I mention one more silliness, though there are many – space-time. Both “space” and “time” are, scientifically, measurements. Measurements too suggest procedures, but do not predict results except in one important way: With the exception of measurements of time, a measurement predicts the result of a remeasurement. We all know procedures for measuring distance— laying out yardsticks and such. Measurement of time is quite different. It is simply a rhythmic counting, best done mechanically, or, even better, electronically. A period of time, once counted can never be recounted. Remeasurements of time are impossible. We can remeasure the same space because we ignore the ways in which it is different, just as we cannot remeasure a period of time because we ignore the way periods of time are the same.
The procedures for measuring time are quite different from those with which we measure space. Taken together these procedures do not form some kind of invisible four dimensional cube that fills up the nothing of space for all time. They are what they are, human activities, counting on the one hand and laying out rulers on the other. Space and time do have a link because we can do both procedures at the same time. We we can find out just how long it takes us to go from here to there, or how far we can go in an hour, both by counting while we walk. But there is no “something” called space-time, no matter how intricately they can be tied together mathematically.

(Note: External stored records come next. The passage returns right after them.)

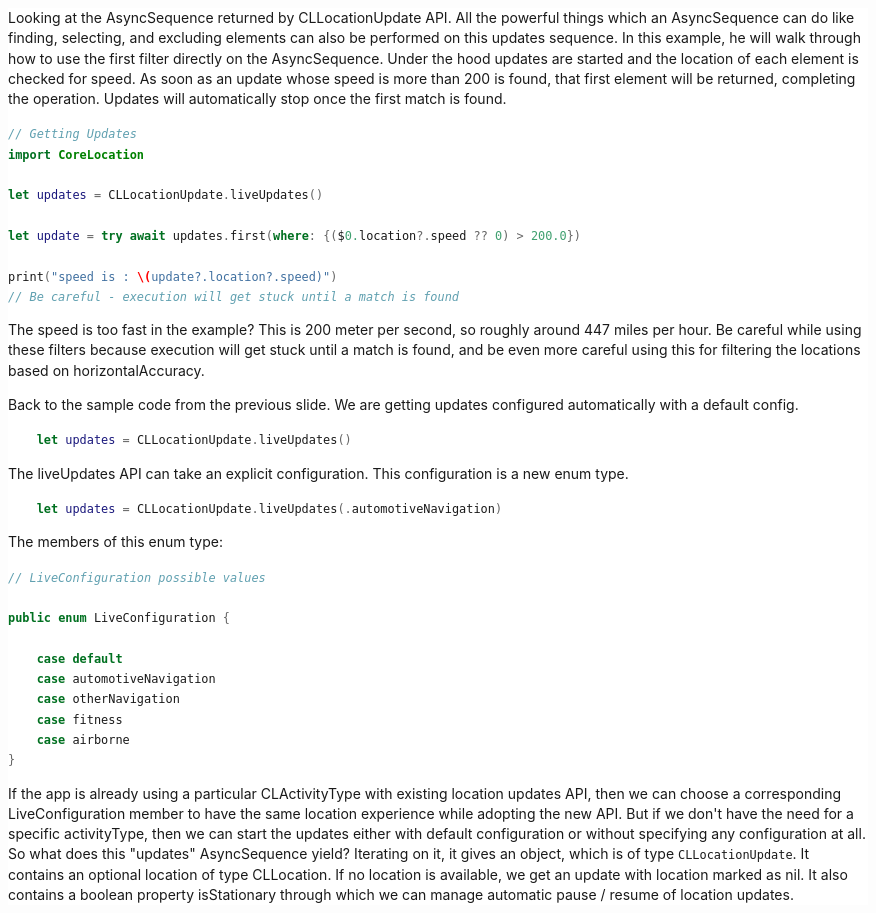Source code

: Looking at the AsyncSequence returned by CLLocationUpdate API. 
All the powerful things which an AsyncSequence can do like finding, selecting, and excluding elements can also be performed on this updates sequence. In this example, he will walk through how to use the first filter directly on the AsyncSequence. 
Under the hood updates are started and the location of each element is checked for speed. As soon as an update whose speed is more than 200 is found, that first element will be returned, completing the operation. Updates will automatically stop once the first match is found.
```swift
// Getting Updates
import CoreLocation

let updates = CLLocationUpdate.liveUpdates()

let update = try await updates.first(where: {($0.location?.speed ?? 0) > 200.0})

print("speed is : \(update?.location?.speed)")
// Be careful - execution will get stuck until a match is found
```

The speed is too fast in the example? This is 200 meter per second, so roughly around 447 miles per hour. 
Be careful while using these filters because execution will get stuck until a match is found, and be even more careful using this for filtering the locations based on horizontalAccuracy.

Back to the sample code from the previous slide. We are getting updates configured automatically with a default config.

```swift
	let updates = CLLocationUpdate.liveUpdates()
```

The liveUpdates API can take an explicit configuration. This configuration is a new enum type.

```swift
	let updates = CLLocationUpdate.liveUpdates(.automotiveNavigation)
```

The members of this enum type: 

```swift
// LiveConfiguration possible values

public enum LiveConfiguration {
	
	case default
	case automotiveNavigation
	case otherNavigation
	case fitness
	case airborne
}
```

If the app is already using a particular CLActivityType with existing location updates API, then we can choose a corresponding LiveConfiguration member to have the same location experience while adopting the new API. But if we don't have the need for a specific activityType, then we can start the updates either with default configuration or without specifying any configuration at all. 
So what does this "updates" AsyncSequence yield? 
Iterating on it, it gives an object, which is of type `CLLocationUpdate`. It contains an optional location of type CLLocation. If no location is available, we get an update with location marked as nil. It also contains a boolean property isStationary through which we can manage automatic pause / resume of location updates.
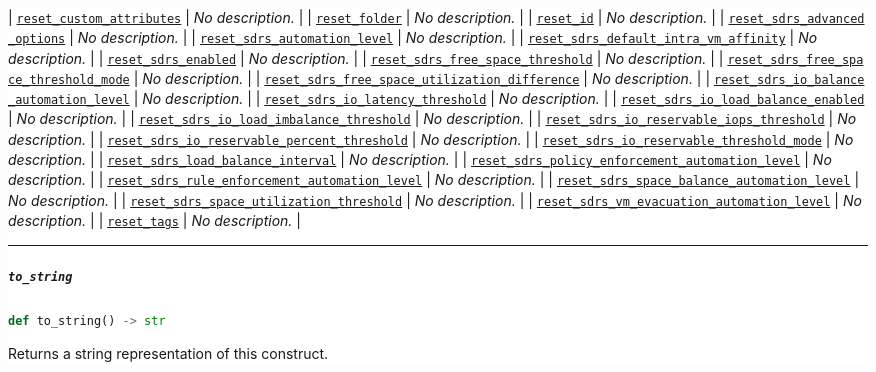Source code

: | <code><a href="#@cdktf/provider-vsphere.datastoreCluster.DatastoreCluster.resetCustomAttributes">reset_custom_attributes</a></code> | *No description.* |
| <code><a href="#@cdktf/provider-vsphere.datastoreCluster.DatastoreCluster.resetFolder">reset_folder</a></code> | *No description.* |
| <code><a href="#@cdktf/provider-vsphere.datastoreCluster.DatastoreCluster.resetId">reset_id</a></code> | *No description.* |
| <code><a href="#@cdktf/provider-vsphere.datastoreCluster.DatastoreCluster.resetSdrsAdvancedOptions">reset_sdrs_advanced_options</a></code> | *No description.* |
| <code><a href="#@cdktf/provider-vsphere.datastoreCluster.DatastoreCluster.resetSdrsAutomationLevel">reset_sdrs_automation_level</a></code> | *No description.* |
| <code><a href="#@cdktf/provider-vsphere.datastoreCluster.DatastoreCluster.resetSdrsDefaultIntraVmAffinity">reset_sdrs_default_intra_vm_affinity</a></code> | *No description.* |
| <code><a href="#@cdktf/provider-vsphere.datastoreCluster.DatastoreCluster.resetSdrsEnabled">reset_sdrs_enabled</a></code> | *No description.* |
| <code><a href="#@cdktf/provider-vsphere.datastoreCluster.DatastoreCluster.resetSdrsFreeSpaceThreshold">reset_sdrs_free_space_threshold</a></code> | *No description.* |
| <code><a href="#@cdktf/provider-vsphere.datastoreCluster.DatastoreCluster.resetSdrsFreeSpaceThresholdMode">reset_sdrs_free_space_threshold_mode</a></code> | *No description.* |
| <code><a href="#@cdktf/provider-vsphere.datastoreCluster.DatastoreCluster.resetSdrsFreeSpaceUtilizationDifference">reset_sdrs_free_space_utilization_difference</a></code> | *No description.* |
| <code><a href="#@cdktf/provider-vsphere.datastoreCluster.DatastoreCluster.resetSdrsIoBalanceAutomationLevel">reset_sdrs_io_balance_automation_level</a></code> | *No description.* |
| <code><a href="#@cdktf/provider-vsphere.datastoreCluster.DatastoreCluster.resetSdrsIoLatencyThreshold">reset_sdrs_io_latency_threshold</a></code> | *No description.* |
| <code><a href="#@cdktf/provider-vsphere.datastoreCluster.DatastoreCluster.resetSdrsIoLoadBalanceEnabled">reset_sdrs_io_load_balance_enabled</a></code> | *No description.* |
| <code><a href="#@cdktf/provider-vsphere.datastoreCluster.DatastoreCluster.resetSdrsIoLoadImbalanceThreshold">reset_sdrs_io_load_imbalance_threshold</a></code> | *No description.* |
| <code><a href="#@cdktf/provider-vsphere.datastoreCluster.DatastoreCluster.resetSdrsIoReservableIopsThreshold">reset_sdrs_io_reservable_iops_threshold</a></code> | *No description.* |
| <code><a href="#@cdktf/provider-vsphere.datastoreCluster.DatastoreCluster.resetSdrsIoReservablePercentThreshold">reset_sdrs_io_reservable_percent_threshold</a></code> | *No description.* |
| <code><a href="#@cdktf/provider-vsphere.datastoreCluster.DatastoreCluster.resetSdrsIoReservableThresholdMode">reset_sdrs_io_reservable_threshold_mode</a></code> | *No description.* |
| <code><a href="#@cdktf/provider-vsphere.datastoreCluster.DatastoreCluster.resetSdrsLoadBalanceInterval">reset_sdrs_load_balance_interval</a></code> | *No description.* |
| <code><a href="#@cdktf/provider-vsphere.datastoreCluster.DatastoreCluster.resetSdrsPolicyEnforcementAutomationLevel">reset_sdrs_policy_enforcement_automation_level</a></code> | *No description.* |
| <code><a href="#@cdktf/provider-vsphere.datastoreCluster.DatastoreCluster.resetSdrsRuleEnforcementAutomationLevel">reset_sdrs_rule_enforcement_automation_level</a></code> | *No description.* |
| <code><a href="#@cdktf/provider-vsphere.datastoreCluster.DatastoreCluster.resetSdrsSpaceBalanceAutomationLevel">reset_sdrs_space_balance_automation_level</a></code> | *No description.* |
| <code><a href="#@cdktf/provider-vsphere.datastoreCluster.DatastoreCluster.resetSdrsSpaceUtilizationThreshold">reset_sdrs_space_utilization_threshold</a></code> | *No description.* |
| <code><a href="#@cdktf/provider-vsphere.datastoreCluster.DatastoreCluster.resetSdrsVmEvacuationAutomationLevel">reset_sdrs_vm_evacuation_automation_level</a></code> | *No description.* |
| <code><a href="#@cdktf/provider-vsphere.datastoreCluster.DatastoreCluster.resetTags">reset_tags</a></code> | *No description.* |

---

##### `to_string` <a name="to_string" id="@cdktf/provider-vsphere.datastoreCluster.DatastoreCluster.toString"></a>

```python
def to_string() -> str
```

Returns a string representation of this construct.
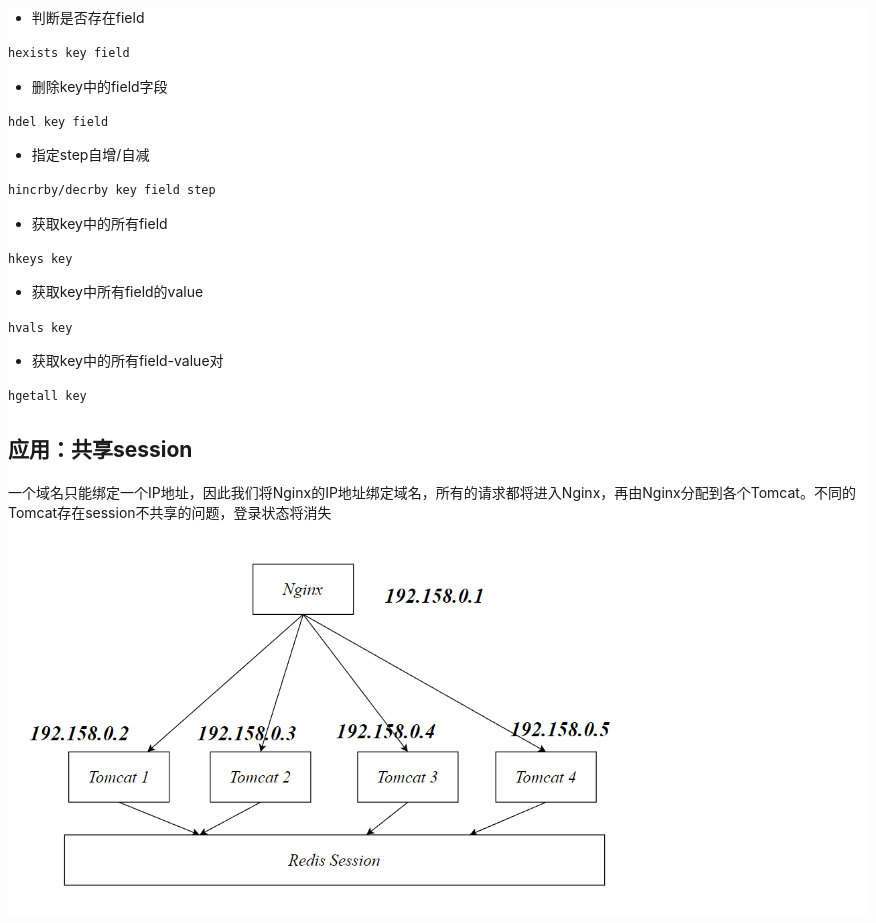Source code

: - 判断是否存在field

```
hexists key field
```

- 删除key中的field字段

```
hdel key field
```

- 指定step自增/自减

```
hincrby/decrby key field step 
```

- 获取key中的所有field

```
hkeys key
```

- 获取key中所有field的value

```
hvals key 
```

- 获取key中的所有field-value对

```
hgetall key
```



## 应用：共享session

一个域名只能绑定一个IP地址，因此我们将Nginx的IP地址绑定域名，所有的请求都将进入Nginx，再由Nginx分配到各个Tomcat。不同的Tomcat存在session不共享的问题，登录状态将消失

<img src="assets/image-20231008195119050.png" alt="image-20231008195119050" style="zoom:67%;" />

Through theory, science has puffed itself up far beyond its true size. It's pretensions to tell us of the past all rest on assumptions we may or may not think plausible, but which have no ground. All scientific theories, without exception are, and can only be, interpretations of experiments we do in the here and now. For everything we do, we do here and now. Scientific theories about the past gain scientific validity, like any other scientific theory, if they successfully predict the result of some experiment we can do. Such a theory is like a connect the dots picture. We know some dots, our theory accords with them and predicts the location of other dots. If we find dots where we expect to, we believe the theory until some dots turn up missing. So the form of a scientific theory about the past is this: Procedures this picture “implies” produce accurately the results of certain experiments and this picture also suggests another experiment predicting a result that was correct, therefore the implications this picture makes about the past are true. The problem with this is that the last part of this argument is an unscientific statement unless it means that we might find some experiment that would disprove it. If so, the real meaning falls back again into the here and now.